REQUEST: Reproduce verbatim every line of text in all the rows below, omitting the pictures.

DATA FOR THIS TASK:
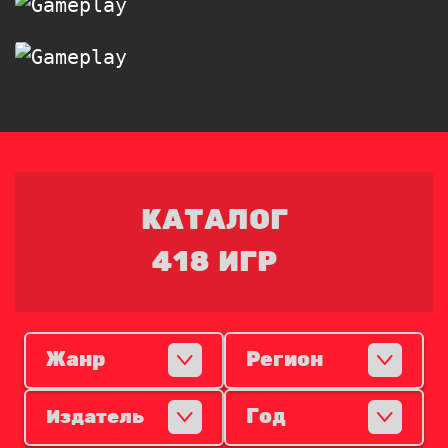
КАТАЛОГ
418 ИГР
Жанр
Регион
Год
Издатель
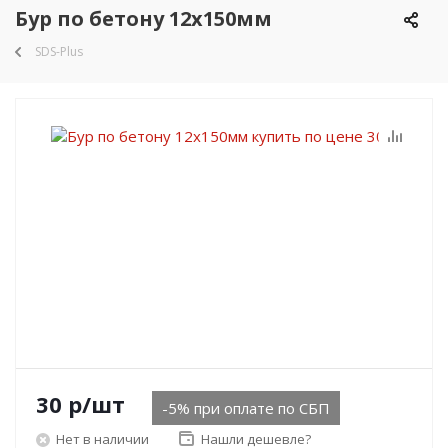
Бур по бетону 12х150мм
SDS-Plus
30
р
/шт
-5% при оплате по СБП
Нет в наличии
Нашли дешевле?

EXERCISE OUTPUT:
КАТАЛОГ
418 ИГР
Жанр
Регион
Год
Издатель
Бур по бетону 12х150мм
SDS-Plus
30
р
/шт
-5% при оплате по СБП
Нет в наличии
Нашли дешевле?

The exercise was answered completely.